#### EXERCISE PROMPT:
Report each line in the items below that contains the word "Express", reproducing every such line in full.

#### RECORD EXTRACTS:
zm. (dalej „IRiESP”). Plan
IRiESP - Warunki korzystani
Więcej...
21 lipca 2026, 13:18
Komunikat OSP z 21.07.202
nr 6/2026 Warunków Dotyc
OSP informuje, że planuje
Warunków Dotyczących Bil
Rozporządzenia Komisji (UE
---
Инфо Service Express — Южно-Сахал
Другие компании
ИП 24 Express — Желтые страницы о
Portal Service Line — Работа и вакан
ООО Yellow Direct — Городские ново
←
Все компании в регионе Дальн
...
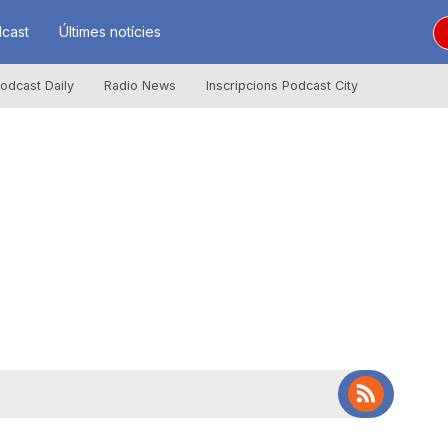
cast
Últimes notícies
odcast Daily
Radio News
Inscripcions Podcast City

#### ANSWER FOR THIS EXERCISE:
Инфо Service Express — Южно-Сахал
ИП 24 Express — Желтые страницы о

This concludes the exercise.